● Exercise objective
Reproduce the listing exactly. Omit pictures.

● Collected material
>>>
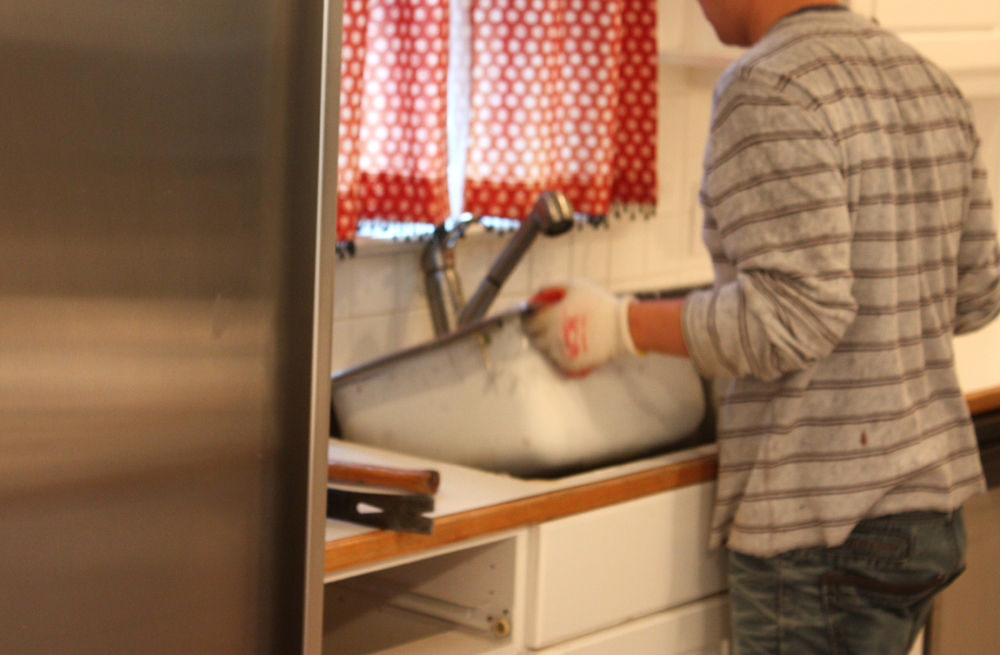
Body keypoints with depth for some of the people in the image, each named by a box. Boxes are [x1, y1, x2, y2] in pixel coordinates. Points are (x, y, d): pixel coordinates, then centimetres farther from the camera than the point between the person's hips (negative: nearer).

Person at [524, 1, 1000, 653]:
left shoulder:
<<<
● Solution for this problem
Body keypoints with depth for some of the people in the image, each named by a box. Boxes are [x1, y1, x2, y2] in pixel coordinates. Points are (x, y, d): pixel coordinates, then centimetres farther from the camera than the point between the person's hips (negative: nearer).

Person at [524, 1, 1000, 653]:
left shoulder:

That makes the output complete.